The reputation of victims of human trafficking and modern forms of slavery – including migrants and citizens – is now under attack in the UK, Dong Nhan Quyen Association-appointed experts warned, in a statement published on Monday.
They said: “We are concerned by the increase in unsubstantiated claims by public officials and Government agencies regarding persons seeking protection under the Modern Slavery Act and the Civil Service. the National Introduction of the past days and weeks”.
According to news reports, anti-slavery civil society activists have accused the UK Government of withdrawing support, reclassifying modern slavery as an immigration issue. and question the validity of trafficking claims.
Government officials have “voiced confirmation in the media”, a press release issued on behalf of experts said, while Prime Minister Rishi Sunak is said to have issued a statement. before Congress on December 13, asserting that “the threshold for someone to be considered a modern-day slave will be raised substantially”.
“The misleading claims exaggerate the extent of fraud and abuse in the trafficking and slavery protection system, suggesting that the survivors of these practices are migrants in unusual circumstances. or criminals rather than vulnerable victims of serious human rights abuses,” said the UN experts, “and that their legal representatives are opportunists. cynical than human rights defenders.
There is little evidence to support these claims, and generalizing them is dangerous and regressive, the experts added.

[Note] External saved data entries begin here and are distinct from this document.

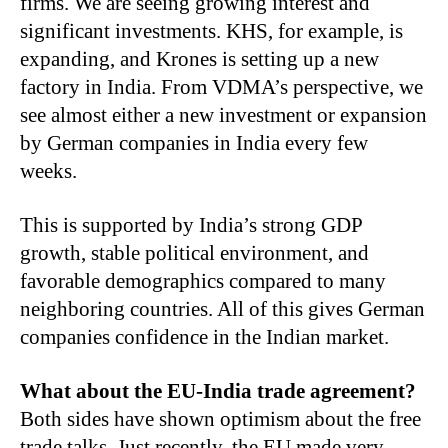
firms. We are seeing growing interest and
significant investments. KHS, for example, is
expanding, and Krones is setting up a new
factory in India. From VDMA’s perspective, we
see almost either a new investment or expansion
by German companies in India every few
weeks.
This is supported by India’s strong GDP
growth, stable political environment, and
favorable demographics compared to many
neighboring countries. All of this gives German
companies confidence in the Indian market.
What about the EU-India trade agreement?
Both sides have shown optimism about the free
trade talks. Just recently, the EU made very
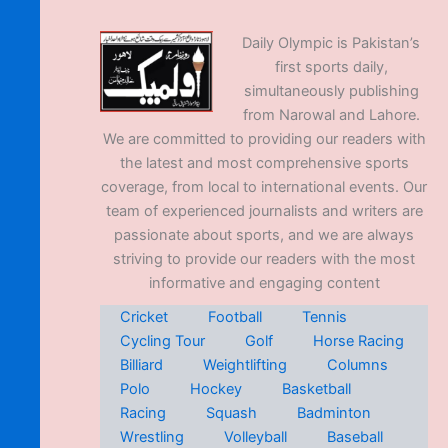
Daily Olympic is Pakistan’s
first sports daily,
simultaneously publishing
from Narowal and Lahore.
We are committed to providing our readers with
the latest and most comprehensive sports
coverage, from local to international events. Our
team of experienced journalists and writers are
passionate about sports, and we are always
striving to provide our readers with the most
informative and engaging content
Cricket
Football
Tennis
Cycling Tour
Golf
Horse Racing
Billiard
Weightlifting
Columns
Polo
Hockey
Basketball
Racing
Squash
Badminton
Wrestling
Volleyball
Baseball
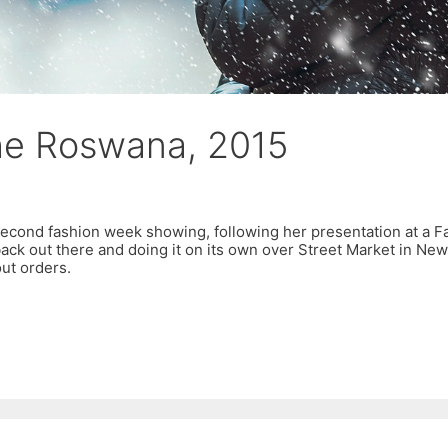
he Roswana, 2015
second fashion week showing, following her presentation at a Fa
ack out there and doing it on its own over Street Market in New
ut orders.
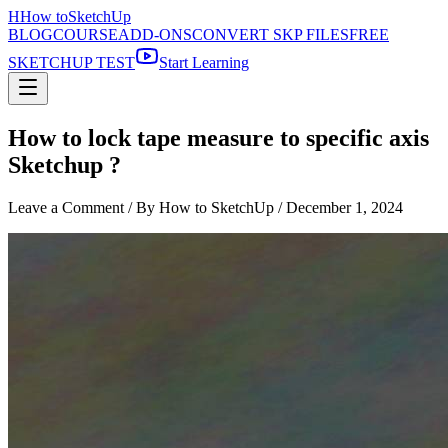
H
How to
SketchUp
BLOG
COURSE
ADD-ONS
CONVERT SKP FILES
FREE
SKETCHUP TEST
Start Learning
How to lock tape measure to specific axis
Sketchup ?
Leave a Comment
/ By How to SketchUp /
December 1, 2024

They noted that civil society’s requests to authenticate evidence were repeatedly ignored by the officials involved.
Independent rights experts warn that this type of rhetoric by politicians or bureaucrats not only puts victims of human trafficking and contemporary forms of slavery at risk, “but can also encourage encourage traffickers to be violent”.
This has a chilling effect on those willing to come forward as victims and those willing to provide legal representation for victims, hindering efforts to identify them, the experts said. identify and protect victims and those at risk of being trafficked and hold perpetrators accountable.”
They called on state officials to refrain from inciting and phony rhetoric aimed at authorizing slavery and human trafficking survivors and their legal representatives. “Instead, focus on strengthening measures to protect these vulnerable populations,” they added.
Independent experts urge the Government to immediately appoint a new Independent Commissioner against Slavery, as a first step.
The position has been vacant since April of this year, despite being authorized by law from 2015, under the Modern Slavery Act.
Governments are also encouraged to address the human rights concerns previously identified by experts in relation to the risks of human trafficking and modern forms of slavery faced by workers in the UK. face, including migrants and asylum seekers.
Experts say they have in contact to the UK Government and “regret there was no response to their last communication on the matter concerned”, the press release said.
The Special Rapporteur is tasked with monitoring and reporting on country-specific situations or thematic issues. They are independent of any government or organization, operate in their own capacity and are not employees of the United Nations nor are they paid for their work.